Questions have been raised over the deepening ‘crisis’ within Northern Ireland prisons following the death of another prisoner at HMP Maghaberry.
Barry Cavan was found dead in his prison cell yesterday evening.
It is understood he took his own life. It is the second death at Maghaberry in less than two weeks.
Ulster Unionist Justice Spokesperson Doug Beattie has expressed his deep regret at the news.
“We are hearing about the death of yet another prisoner who should have been cared for and safe within a prison,” said Cpt Beattie.
“No matter what he was in prison for, he had the right to be cared for and kept safe – even from himself.
“Again prison officers will be under the microscope and their actions analysed. That is the right process and we must allow the Prison Ombudsman to go about his job. But right now I can’t help but think that under investment in people, those who are at the prison coalface day after day is fuelling this desperate situation.

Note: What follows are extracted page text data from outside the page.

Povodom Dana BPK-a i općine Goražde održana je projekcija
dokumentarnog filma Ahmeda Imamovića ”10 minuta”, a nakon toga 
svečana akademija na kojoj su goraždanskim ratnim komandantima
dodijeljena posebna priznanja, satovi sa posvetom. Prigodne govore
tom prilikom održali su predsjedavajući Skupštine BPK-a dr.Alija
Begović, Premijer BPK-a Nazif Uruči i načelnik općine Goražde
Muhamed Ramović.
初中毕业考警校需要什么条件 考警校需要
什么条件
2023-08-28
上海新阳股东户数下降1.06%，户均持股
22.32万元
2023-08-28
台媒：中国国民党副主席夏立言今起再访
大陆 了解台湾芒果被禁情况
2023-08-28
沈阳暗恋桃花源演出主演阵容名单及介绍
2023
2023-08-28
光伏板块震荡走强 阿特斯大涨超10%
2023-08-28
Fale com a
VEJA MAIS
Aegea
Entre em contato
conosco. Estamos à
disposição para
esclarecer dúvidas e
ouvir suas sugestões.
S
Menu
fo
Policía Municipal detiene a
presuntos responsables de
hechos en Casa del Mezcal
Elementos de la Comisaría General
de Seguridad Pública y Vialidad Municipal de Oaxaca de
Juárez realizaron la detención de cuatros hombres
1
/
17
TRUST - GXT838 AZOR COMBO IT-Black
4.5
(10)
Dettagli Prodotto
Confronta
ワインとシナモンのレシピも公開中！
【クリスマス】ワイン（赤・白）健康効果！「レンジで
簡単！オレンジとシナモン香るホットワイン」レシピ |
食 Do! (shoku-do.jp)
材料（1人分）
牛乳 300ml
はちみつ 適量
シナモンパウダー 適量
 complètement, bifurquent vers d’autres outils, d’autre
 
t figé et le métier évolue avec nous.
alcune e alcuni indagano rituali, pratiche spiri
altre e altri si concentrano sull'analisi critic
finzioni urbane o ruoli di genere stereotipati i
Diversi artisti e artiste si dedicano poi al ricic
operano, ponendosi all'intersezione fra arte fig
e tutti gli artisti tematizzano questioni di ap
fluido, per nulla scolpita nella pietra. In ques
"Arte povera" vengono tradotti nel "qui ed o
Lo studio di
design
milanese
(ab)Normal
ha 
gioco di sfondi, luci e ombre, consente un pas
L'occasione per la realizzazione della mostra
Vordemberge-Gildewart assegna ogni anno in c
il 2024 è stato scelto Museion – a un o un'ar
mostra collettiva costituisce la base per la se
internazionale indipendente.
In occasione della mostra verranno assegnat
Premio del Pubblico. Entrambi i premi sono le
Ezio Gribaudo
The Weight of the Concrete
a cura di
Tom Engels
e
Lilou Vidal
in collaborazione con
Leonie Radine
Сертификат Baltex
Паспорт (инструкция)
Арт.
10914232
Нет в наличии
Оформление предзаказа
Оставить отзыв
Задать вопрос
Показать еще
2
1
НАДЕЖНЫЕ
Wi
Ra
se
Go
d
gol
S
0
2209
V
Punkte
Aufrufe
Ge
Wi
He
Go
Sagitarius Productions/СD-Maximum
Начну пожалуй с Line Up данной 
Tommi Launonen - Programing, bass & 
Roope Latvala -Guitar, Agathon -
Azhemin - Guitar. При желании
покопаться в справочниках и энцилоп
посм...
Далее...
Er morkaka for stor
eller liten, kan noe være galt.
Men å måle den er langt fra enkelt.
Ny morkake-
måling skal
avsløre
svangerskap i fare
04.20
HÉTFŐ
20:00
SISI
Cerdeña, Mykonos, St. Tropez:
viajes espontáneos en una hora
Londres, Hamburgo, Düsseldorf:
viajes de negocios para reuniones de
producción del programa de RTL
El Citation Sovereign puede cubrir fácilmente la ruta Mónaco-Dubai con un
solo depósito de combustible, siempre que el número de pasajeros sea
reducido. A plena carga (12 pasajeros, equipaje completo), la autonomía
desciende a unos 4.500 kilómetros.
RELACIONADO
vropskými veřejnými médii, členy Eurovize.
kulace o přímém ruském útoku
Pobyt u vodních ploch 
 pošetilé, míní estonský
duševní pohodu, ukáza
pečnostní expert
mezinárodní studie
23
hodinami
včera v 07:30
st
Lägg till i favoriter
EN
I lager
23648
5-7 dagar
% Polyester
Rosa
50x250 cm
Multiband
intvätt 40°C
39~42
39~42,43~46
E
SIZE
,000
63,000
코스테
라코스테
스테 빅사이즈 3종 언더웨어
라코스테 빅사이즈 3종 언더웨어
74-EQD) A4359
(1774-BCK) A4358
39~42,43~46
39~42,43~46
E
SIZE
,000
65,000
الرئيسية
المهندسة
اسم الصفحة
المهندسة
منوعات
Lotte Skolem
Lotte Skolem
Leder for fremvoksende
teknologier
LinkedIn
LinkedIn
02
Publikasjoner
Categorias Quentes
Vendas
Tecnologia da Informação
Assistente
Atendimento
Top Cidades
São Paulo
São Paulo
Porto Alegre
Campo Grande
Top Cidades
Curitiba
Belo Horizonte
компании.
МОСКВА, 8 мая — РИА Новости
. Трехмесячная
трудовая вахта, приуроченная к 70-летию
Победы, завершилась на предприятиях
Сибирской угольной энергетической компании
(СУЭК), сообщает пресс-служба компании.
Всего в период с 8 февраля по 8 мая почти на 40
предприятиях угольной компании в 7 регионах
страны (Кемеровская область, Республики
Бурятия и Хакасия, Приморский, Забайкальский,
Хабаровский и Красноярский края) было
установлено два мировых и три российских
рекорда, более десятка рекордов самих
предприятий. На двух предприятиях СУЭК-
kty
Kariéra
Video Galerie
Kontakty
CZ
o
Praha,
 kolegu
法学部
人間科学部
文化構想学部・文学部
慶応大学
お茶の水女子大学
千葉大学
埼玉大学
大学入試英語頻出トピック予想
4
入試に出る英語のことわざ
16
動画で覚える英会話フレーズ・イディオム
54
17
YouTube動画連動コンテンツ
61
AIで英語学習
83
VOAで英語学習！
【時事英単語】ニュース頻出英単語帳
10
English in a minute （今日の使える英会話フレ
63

“At Justice Ministers Question Time on Monday I asked the Justice Minister if the Northern Ireland Prison Service (NIPS) and prison reform was in freefall due to poor management and low morale.
“My question was based on the facts that in the last ten days we have seen prison officers withdraw their labour in HMP Maghaberry, the death of an inmate, an Ombudsman’s report on the death of another inmate, a continued manning crisis and now a five day ballot amongst prison officers for industrial action.
“Naturally the Minister said no it was not in freefall, sighting the actions she was taking to improve the situation and in fairness I believe she was genuine in her response.
“However, at present the Prison Service is understaffed by 192 officers, not counting the large number of long term sick and absent. This lack of numbers means that minimum staffing levels for a prison of 900 each evening is just 31 officers and that figure is regularly not maintained.
“The Prison Officers Association (POA) at HMP Maghaberry has already raised the alarm bells with the First Minister, the Justice Minister and the Prison Management Board but each time they have been ignored. For the last two weeks I have been pressing the Department of Justice in relation to safety concerns identified by the POA. It has been raised on the floor of the Assembly, the Justice committee and directly with the Justice Minister.
“How many more prisoners have to lose their lives before our Executive realises there is an issue in our prisons and with our Prison Service that will not go away until decisive and strategic action is taken.
“Under-investment in staff, an autocratic management style which does not listen to the concerns of the rank and file, as well as poor terms and conditions are leading to a service with low morale is low and poor staff retention.
“Again I call on the First Ministers to show strategic responsibility for one of their government Departments, for the Justice Minister to force the Prison Management Board to implement the safety recommendations raised by the POA and finally for the Department of Finance to find the resources to staff the Prison Service correctly with investment in people on terms and conditions of service as envisaged in the 2014 ‘Staff Deployment Agreement’.
“Until such time as there is corporate responsibility from our Executive, we will continue to find ourselves passing our condolences on to families grieving the loss of loved ones within our prison regime.”